Print out the entire listing verbatim.
PROVIDED RECORDS Start Marker
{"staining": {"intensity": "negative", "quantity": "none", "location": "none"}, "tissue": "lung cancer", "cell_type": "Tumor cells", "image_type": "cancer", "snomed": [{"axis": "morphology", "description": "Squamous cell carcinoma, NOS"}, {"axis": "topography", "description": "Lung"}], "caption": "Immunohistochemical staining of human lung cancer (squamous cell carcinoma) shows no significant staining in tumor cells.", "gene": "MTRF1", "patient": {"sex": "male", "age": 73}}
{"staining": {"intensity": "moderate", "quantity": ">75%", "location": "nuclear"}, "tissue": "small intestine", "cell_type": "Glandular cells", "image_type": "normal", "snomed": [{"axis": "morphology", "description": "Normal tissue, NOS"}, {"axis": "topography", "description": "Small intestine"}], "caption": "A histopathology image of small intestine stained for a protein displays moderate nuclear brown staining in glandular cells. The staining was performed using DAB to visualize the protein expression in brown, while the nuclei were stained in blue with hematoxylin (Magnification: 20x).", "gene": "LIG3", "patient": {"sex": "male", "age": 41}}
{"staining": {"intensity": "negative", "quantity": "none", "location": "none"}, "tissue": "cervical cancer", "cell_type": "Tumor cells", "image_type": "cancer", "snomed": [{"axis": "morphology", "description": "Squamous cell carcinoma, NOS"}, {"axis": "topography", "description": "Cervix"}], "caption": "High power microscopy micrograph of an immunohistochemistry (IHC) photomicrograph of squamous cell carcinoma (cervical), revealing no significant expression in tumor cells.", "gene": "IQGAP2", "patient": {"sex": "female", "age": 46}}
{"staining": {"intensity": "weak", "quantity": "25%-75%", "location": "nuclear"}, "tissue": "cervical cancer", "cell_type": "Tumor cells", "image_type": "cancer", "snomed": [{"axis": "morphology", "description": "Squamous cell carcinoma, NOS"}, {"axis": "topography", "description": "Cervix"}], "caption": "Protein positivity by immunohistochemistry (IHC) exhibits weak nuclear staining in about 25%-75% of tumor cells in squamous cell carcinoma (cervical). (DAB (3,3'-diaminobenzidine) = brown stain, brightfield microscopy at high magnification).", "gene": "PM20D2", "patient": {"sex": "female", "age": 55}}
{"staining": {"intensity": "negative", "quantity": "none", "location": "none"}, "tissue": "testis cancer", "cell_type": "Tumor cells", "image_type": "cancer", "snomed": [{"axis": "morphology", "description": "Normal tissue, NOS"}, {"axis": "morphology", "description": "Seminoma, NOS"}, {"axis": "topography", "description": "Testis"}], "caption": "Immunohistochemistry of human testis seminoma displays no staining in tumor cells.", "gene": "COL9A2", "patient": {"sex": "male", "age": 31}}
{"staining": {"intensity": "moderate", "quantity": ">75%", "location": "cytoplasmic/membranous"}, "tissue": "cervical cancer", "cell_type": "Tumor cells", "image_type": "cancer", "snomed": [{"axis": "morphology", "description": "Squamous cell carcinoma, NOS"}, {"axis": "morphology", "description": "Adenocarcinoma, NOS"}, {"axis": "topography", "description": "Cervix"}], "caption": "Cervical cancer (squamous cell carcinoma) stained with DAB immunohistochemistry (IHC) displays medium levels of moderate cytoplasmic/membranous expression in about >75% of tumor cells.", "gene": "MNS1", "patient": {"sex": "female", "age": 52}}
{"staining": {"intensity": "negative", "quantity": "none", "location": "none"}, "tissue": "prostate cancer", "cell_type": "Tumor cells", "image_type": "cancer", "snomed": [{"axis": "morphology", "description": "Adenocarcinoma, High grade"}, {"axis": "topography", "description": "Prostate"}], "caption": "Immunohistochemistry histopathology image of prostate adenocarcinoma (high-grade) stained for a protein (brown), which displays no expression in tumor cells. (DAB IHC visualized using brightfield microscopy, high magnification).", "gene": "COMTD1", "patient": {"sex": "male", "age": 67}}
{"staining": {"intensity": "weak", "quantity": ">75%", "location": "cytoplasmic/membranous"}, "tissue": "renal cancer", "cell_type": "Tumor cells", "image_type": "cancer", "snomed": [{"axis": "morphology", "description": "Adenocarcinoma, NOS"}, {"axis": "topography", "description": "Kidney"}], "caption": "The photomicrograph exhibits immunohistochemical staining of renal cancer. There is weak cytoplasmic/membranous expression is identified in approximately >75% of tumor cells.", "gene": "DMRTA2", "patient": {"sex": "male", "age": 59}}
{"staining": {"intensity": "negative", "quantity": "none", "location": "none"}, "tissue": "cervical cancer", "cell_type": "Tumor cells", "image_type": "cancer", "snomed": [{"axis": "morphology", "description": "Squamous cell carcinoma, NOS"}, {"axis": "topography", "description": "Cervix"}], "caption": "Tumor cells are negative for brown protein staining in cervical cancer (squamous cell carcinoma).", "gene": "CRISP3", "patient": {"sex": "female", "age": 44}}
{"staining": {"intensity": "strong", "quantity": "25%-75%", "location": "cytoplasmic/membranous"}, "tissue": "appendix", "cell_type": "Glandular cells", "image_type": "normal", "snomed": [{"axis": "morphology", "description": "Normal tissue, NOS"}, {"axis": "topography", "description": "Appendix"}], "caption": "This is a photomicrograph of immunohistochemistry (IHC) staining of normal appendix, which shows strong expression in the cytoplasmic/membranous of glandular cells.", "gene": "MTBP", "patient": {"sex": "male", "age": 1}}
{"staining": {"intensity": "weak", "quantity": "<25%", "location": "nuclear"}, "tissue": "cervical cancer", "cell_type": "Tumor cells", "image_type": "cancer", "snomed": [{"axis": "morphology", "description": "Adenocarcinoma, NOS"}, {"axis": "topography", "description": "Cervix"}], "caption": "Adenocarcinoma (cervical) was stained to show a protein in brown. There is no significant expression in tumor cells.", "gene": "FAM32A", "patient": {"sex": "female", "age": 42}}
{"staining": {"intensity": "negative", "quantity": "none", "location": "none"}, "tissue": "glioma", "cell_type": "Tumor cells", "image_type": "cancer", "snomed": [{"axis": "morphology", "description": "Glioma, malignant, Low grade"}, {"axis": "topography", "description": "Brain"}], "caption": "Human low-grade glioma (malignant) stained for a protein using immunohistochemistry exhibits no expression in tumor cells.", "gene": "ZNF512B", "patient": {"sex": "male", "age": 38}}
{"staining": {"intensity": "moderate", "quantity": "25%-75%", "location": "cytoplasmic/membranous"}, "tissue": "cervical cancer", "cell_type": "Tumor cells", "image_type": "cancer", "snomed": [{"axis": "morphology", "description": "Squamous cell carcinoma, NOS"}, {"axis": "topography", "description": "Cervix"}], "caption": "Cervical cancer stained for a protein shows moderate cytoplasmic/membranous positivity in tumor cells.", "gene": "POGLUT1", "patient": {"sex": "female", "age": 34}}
PROVIDED RECORDS End Marker
→ RESULT FOR THIS TASK:
{"staining": {"intensity": "negative", "quantity": "none", "location": "none"}, "tissue": "lung cancer", "cell_type": "Tumor cells", "image_type": "cancer", "snomed": [{"axis": "morphology", "description": "Squamous cell carcinoma, NOS"}, {"axis": "topography", "description": "Lung"}], "caption": "Immunohistochemical staining of human lung cancer (squamous cell carcinoma) shows no significant staining in tumor cells.", "gene": "MTRF1", "patient": {"sex": "male", "age": 73}}
{"staining": {"intensity": "moderate", "quantity": ">75%", "location": "nuclear"}, "tissue": "small intestine", "cell_type": "Glandular cells", "image_type": "normal", "snomed": [{"axis": "morphology", "description": "Normal tissue, NOS"}, {"axis": "topography", "description": "Small intestine"}], "caption": "A histopathology image of small intestine stained for a protein displays moderate nuclear brown staining in glandular cells. The staining was performed using DAB to visualize the protein expression in brown, while the nuclei were stained in blue with hematoxylin (Magnification: 20x).", "gene": "LIG3", "patient": {"sex": "male", "age": 41}}
{"staining": {"intensity": "negative", "quantity": "none", "location": "none"}, "tissue": "cervical cancer", "cell_type": "Tumor cells", "image_type": "cancer", "snomed": [{"axis": "morphology", "description": "Squamous cell carcinoma, NOS"}, {"axis": "topography", "description": "Cervix"}], "caption": "High power microscopy micrograph of an immunohistochemistry (IHC) photomicrograph of squamous cell carcinoma (cervical), revealing no significant expression in tumor cells.", "gene": "IQGAP2", "patient": {"sex": "female", "age": 46}}
{"staining": {"intensity": "weak", "quantity": "25%-75%", "location": "nuclear"}, "tissue": "cervical cancer", "cell_type": "Tumor cells", "image_type": "cancer", "snomed": [{"axis": "morphology", "description": "Squamous cell carcinoma, NOS"}, {"axis": "topography", "description": "Cervix"}], "caption": "Protein positivity by immunohistochemistry (IHC) exhibits weak nuclear staining in about 25%-75% of tumor cells in squamous cell carcinoma (cervical). (DAB (3,3'-diaminobenzidine) = brown stain, brightfield microscopy at high magnification).", "gene": "PM20D2", "patient": {"sex": "female", "age": 55}}
{"staining": {"intensity": "negative", "quantity": "none", "location": "none"}, "tissue": "testis cancer", "cell_type": "Tumor cells", "image_type": "cancer", "snomed": [{"axis": "morphology", "description": "Normal tissue, NOS"}, {"axis": "morphology", "description": "Seminoma, NOS"}, {"axis": "topography", "description": "Testis"}], "caption": "Immunohistochemistry of human testis seminoma displays no staining in tumor cells.", "gene": "COL9A2", "patient": {"sex": "male", "age": 31}}
{"staining": {"intensity": "moderate", "quantity": ">75%", "location": "cytoplasmic/membranous"}, "tissue": "cervical cancer", "cell_type": "Tumor cells", "image_type": "cancer", "snomed": [{"axis": "morphology", "description": "Squamous cell carcinoma, NOS"}, {"axis": "morphology", "description": "Adenocarcinoma, NOS"}, {"axis": "topography", "description": "Cervix"}], "caption": "Cervical cancer (squamous cell carcinoma) stained with DAB immunohistochemistry (IHC) displays medium levels of moderate cytoplasmic/membranous expression in about >75% of tumor cells.", "gene": "MNS1", "patient": {"sex": "female", "age": 52}}
{"staining": {"intensity": "negative", "quantity": "none", "location": "none"}, "tissue": "prostate cancer", "cell_type": "Tumor cells", "image_type": "cancer", "snomed": [{"axis": "morphology", "description": "Adenocarcinoma, High grade"}, {"axis": "topography", "description": "Prostate"}], "caption": "Immunohistochemistry histopathology image of prostate adenocarcinoma (high-grade) stained for a protein (brown), which displays no expression in tumor cells. (DAB IHC visualized using brightfield microscopy, high magnification).", "gene": "COMTD1", "patient": {"sex": "male", "age": 67}}
{"staining": {"intensity": "weak", "quantity": ">75%", "location": "cytoplasmic/membranous"}, "tissue": "renal cancer", "cell_type": "Tumor cells", "image_type": "cancer", "snomed": [{"axis": "morphology", "description": "Adenocarcinoma, NOS"}, {"axis": "topography", "description": "Kidney"}], "caption": "The photomicrograph exhibits immunohistochemical staining of renal cancer. There is weak cytoplasmic/membranous expression is identified in approximately >75% of tumor cells.", "gene": "DMRTA2", "patient": {"sex": "male", "age": 59}}
{"staining": {"intensity": "negative", "quantity": "none", "location": "none"}, "tissue": "cervical cancer", "cell_type": "Tumor cells", "image_type": "cancer", "snomed": [{"axis": "morphology", "description": "Squamous cell carcinoma, NOS"}, {"axis": "topography", "description": "Cervix"}], "caption": "Tumor cells are negative for brown protein staining in cervical cancer (squamous cell carcinoma).", "gene": "CRISP3", "patient": {"sex": "female", "age": 44}}
{"staining": {"intensity": "strong", "quantity": "25%-75%", "location": "cytoplasmic/membranous"}, "tissue": "appendix", "cell_type": "Glandular cells", "image_type": "normal", "snomed": [{"axis": "morphology", "description": "Normal tissue, NOS"}, {"axis": "topography", "description": "Appendix"}], "caption": "This is a photomicrograph of immunohistochemistry (IHC) staining of normal appendix, which shows strong expression in the cytoplasmic/membranous of glandular cells.", "gene": "MTBP", "patient": {"sex": "male", "age": 1}}
{"staining": {"intensity": "weak", "quantity": "<25%", "location": "nuclear"}, "tissue": "cervical cancer", "cell_type": "Tumor cells", "image_type": "cancer", "snomed": [{"axis": "morphology", "description": "Adenocarcinoma, NOS"}, {"axis": "topography", "description": "Cervix"}], "caption": "Adenocarcinoma (cervical) was stained to show a protein in brown. There is no significant expression in tumor cells.", "gene": "FAM32A", "patient": {"sex": "female", "age": 42}}
{"staining": {"intensity": "negative", "quantity": "none", "location": "none"}, "tissue": "glioma", "cell_type": "Tumor cells", "image_type": "cancer", "snomed": [{"axis": "morphology", "description": "Glioma, malignant, Low grade"}, {"axis": "topography", "description": "Brain"}], "caption": "Human low-grade glioma (malignant) stained for a protein using immunohistochemistry exhibits no expression in tumor cells.", "gene": "ZNF512B", "patient": {"sex": "male", "age": 38}}
{"staining": {"intensity": "moderate", "quantity": "25%-75%", "location": "cytoplasmic/membranous"}, "tissue": "cervical cancer", "cell_type": "Tumor cells", "image_type": "cancer", "snomed": [{"axis": "morphology", "description": "Squamous cell carcinoma, NOS"}, {"axis": "topography", "description": "Cervix"}], "caption": "Cervical cancer stained for a protein shows moderate cytoplasmic/membranous positivity in tumor cells.", "gene": "POGLUT1", "patient": {"sex": "female", "age": 34}}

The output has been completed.